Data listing
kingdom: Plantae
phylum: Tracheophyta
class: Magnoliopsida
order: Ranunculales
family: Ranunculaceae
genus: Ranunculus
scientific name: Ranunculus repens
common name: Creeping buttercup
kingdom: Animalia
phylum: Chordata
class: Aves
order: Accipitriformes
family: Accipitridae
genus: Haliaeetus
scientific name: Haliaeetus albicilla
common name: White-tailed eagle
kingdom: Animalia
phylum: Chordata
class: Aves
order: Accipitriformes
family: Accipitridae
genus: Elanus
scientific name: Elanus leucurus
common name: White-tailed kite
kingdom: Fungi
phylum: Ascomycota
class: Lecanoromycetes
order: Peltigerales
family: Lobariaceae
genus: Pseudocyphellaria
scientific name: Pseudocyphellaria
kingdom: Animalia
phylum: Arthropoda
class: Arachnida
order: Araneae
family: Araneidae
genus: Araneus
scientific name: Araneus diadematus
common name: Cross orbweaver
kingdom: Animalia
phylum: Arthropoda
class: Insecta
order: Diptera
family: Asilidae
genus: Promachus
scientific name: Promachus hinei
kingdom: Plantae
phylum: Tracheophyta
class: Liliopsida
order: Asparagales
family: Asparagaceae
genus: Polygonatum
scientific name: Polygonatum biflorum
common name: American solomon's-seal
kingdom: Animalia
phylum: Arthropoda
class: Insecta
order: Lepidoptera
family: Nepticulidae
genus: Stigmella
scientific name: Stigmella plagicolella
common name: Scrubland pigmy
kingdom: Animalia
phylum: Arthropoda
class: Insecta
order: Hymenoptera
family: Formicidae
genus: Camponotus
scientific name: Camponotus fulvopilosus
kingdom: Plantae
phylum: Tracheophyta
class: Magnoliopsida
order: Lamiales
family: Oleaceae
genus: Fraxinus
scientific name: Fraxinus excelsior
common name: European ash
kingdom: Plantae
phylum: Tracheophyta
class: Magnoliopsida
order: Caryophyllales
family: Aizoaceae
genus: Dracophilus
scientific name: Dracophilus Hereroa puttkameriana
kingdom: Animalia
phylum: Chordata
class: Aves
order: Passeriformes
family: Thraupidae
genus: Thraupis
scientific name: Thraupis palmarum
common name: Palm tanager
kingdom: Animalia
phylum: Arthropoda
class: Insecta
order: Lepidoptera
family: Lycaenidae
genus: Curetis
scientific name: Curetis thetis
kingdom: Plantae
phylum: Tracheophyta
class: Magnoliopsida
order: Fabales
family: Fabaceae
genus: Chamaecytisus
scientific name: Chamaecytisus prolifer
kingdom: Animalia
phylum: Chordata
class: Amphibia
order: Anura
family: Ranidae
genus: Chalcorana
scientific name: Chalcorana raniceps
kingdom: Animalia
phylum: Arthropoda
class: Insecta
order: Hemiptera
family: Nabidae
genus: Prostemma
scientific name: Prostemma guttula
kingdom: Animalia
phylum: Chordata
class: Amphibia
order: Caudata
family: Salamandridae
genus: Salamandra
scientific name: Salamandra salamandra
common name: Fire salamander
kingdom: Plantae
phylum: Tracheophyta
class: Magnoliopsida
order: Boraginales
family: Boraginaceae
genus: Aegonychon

**Requirement**:
Reproduce every line above in full, without changing any of it.

**Exercise answer**:
kingdom: Plantae
phylum: Tracheophyta
class: Magnoliopsida
order: Ranunculales
family: Ranunculaceae
genus: Ranunculus
scientific name: Ranunculus repens
common name: Creeping buttercup
kingdom: Animalia
phylum: Chordata
class: Aves
order: Accipitriformes
family: Accipitridae
genus: Haliaeetus
scientific name: Haliaeetus albicilla
common name: White-tailed eagle
kingdom: Animalia
phylum: Chordata
class: Aves
order: Accipitriformes
family: Accipitridae
genus: Elanus
scientific name: Elanus leucurus
common name: White-tailed kite
kingdom: Fungi
phylum: Ascomycota
class: Lecanoromycetes
order: Peltigerales
family: Lobariaceae
genus: Pseudocyphellaria
scientific name: Pseudocyphellaria
kingdom: Animalia
phylum: Arthropoda
class: Arachnida
order: Araneae
family: Araneidae
genus: Araneus
scientific name: Araneus diadematus
common name: Cross orbweaver
kingdom: Animalia
phylum: Arthropoda
class: Insecta
order: Diptera
family: Asilidae
genus: Promachus
scientific name: Promachus hinei
kingdom: Plantae
phylum: Tracheophyta
class: Liliopsida
order: Asparagales
family: Asparagaceae
genus: Polygonatum
scientific name: Polygonatum biflorum
common name: American solomon's-seal
kingdom: Animalia
phylum: Arthropoda
class: Insecta
order: Lepidoptera
family: Nepticulidae
genus: Stigmella
scientific name: Stigmella plagicolella
common name: Scrubland pigmy
kingdom: Animalia
phylum: Arthropoda
class: Insecta
order: Hymenoptera
family: Formicidae
genus: Camponotus
scientific name: Camponotus fulvopilosus
kingdom: Plantae
phylum: Tracheophyta
class: Magnoliopsida
order: Lamiales
family: Oleaceae
genus: Fraxinus
scientific name: Fraxinus excelsior
common name: European ash
kingdom: Plantae
phylum: Tracheophyta
class: Magnoliopsida
order: Caryophyllales
family: Aizoaceae
genus: Dracophilus
scientific name: Dracophilus Hereroa puttkameriana
kingdom: Animalia
phylum: Chordata
class: Aves
order: Passeriformes
family: Thraupidae
genus: Thraupis
scientific name: Thraupis palmarum
common name: Palm tanager
kingdom: Animalia
phylum: Arthropoda
class: Insecta
order: Lepidoptera
family: Lycaenidae
genus: Curetis
scientific name: Curetis thetis
kingdom: Plantae
phylum: Tracheophyta
class: Magnoliopsida
order: Fabales
family: Fabaceae
genus: Chamaecytisus
scientific name: Chamaecytisus prolifer
kingdom: Animalia
phylum: Chordata
class: Amphibia
order: Anura
family: Ranidae
genus: Chalcorana
scientific name: Chalcorana raniceps
kingdom: Animalia
phylum: Arthropoda
class: Insecta
order: Hemiptera
family: Nabidae
genus: Prostemma
scientific name: Prostemma guttula
kingdom: Animalia
phylum: Chordata
class: Amphibia
order: Caudata
family: Salamandridae
genus: Salamandra
scientific name: Salamandra salamandra
common name: Fire salamander
kingdom: Plantae
phylum: Tracheophyta
class: Magnoliopsida
order: Boraginales
family: Boraginaceae
genus: Aegonychon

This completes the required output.